I want to scream. Two months' worth of love and kindness and he still doesn't believe me. He can't imagine my loving him, desiring his touch. I am filled with the intense desire to prove it to him.

"Erik, what if I wanted to touch you? What if I wanted to kiss you?" I ask, blushing quietly as I intertwine my fingers together, feeling like a little girl once more.

"You can't." He whispers forlornly. "You can't." He shakes his head and snatches up the dishes and is gone in a moment.

If I were still the quiet, sniveling girl of a few months ago, I would wait in my room until he had calmed down and only emerged when I knew we could discus unrelated subjects.

But I am wife now. A wife who loves her husband.

I want my husband.

I follow him out, straight towards the kitchen where he is washing the dishes.

"Erik, I love you. Do those words mean nothing to you?" He seems quite shocked to see there in the doorway. Shocked and surprised.

"They are very pretty." He acknowledges before turning to dry his hands.

I stare at him.

"Do they mean anything to you?"

"They mean someone cares. It is nice. Erik must be very careful."

Oh! There are days when I hate this man so dreadfully much! He never hears more than he wishes and never understands what I say.

Actions must speak for me. I gather my courage and slowly walk towards him, carefully backing him into a corner. I should have done this long ago and ceased to rely on the unstable medium of words.

My husband is dense.

"Christine…" My name is a whispered prayer on his lips as I reach forward and let my hand hover over his face.

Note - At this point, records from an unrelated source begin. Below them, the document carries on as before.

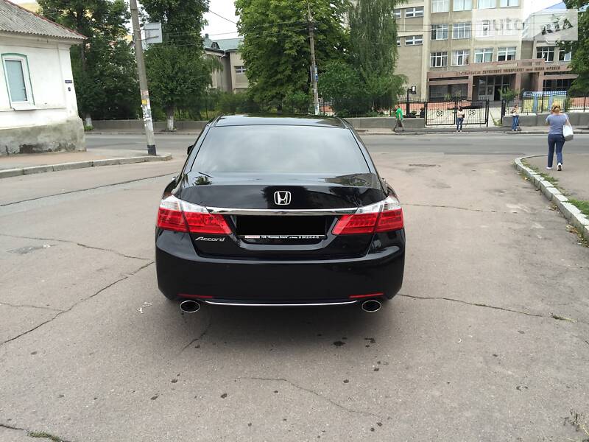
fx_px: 493
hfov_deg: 61.7
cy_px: 221
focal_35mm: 29
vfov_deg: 48.2
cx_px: 294
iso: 32
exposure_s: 1/143
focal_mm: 4.2
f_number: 2.2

"I want you." I whisper, letting my hand fall and caress his lower jaw. "You needn't repay me." I let my hands drift down to his shoulders.

He stands unresponsive, staring at me as if I have lost my mind. His silence drives me mad and I break down once more, helplessly pounding my hands against his chest.

"Why won't you listen to me! Why!" I lay my head on his chest and sob. His hands hover around me, unsure what to do and I worry for a moment that he will flee as he did last night. My arms are hooked tightly around his waist, pressing my body firmly against his.

"You have been too good to your freak." Erik whispers, finally letting his fingers touch my hair. "Too good! You treat him with love and act as if he is truly human and your husband when we both know Erik is nothing more than a beast. But, you are so good to him!"

"You're not my freak." I whisper as I glance upward at him. His eyes fill with despair. I quickly correct my error. "You're my husband."

Our eyes are locked for the longest time before he lifts both hands and lays them against my cheeks, leaning down and laying our foreheads against each other.

"If I am to rot in hell for something, I want it to be for touching my angelic wife." He finally concedes, tears flooding from his eyes. "I l-love you." He stammers and closes his eyes.

I am silent for a moment before separating our foreheads just enough to remove his mask, setting it behind us on the counter. I smile gently at him and press my lips against his, swallowing his gasp. When we part, I whisper softly,

"I love you."

It is a beginning. Not much, but it is better than before. At least our two kisses had become three.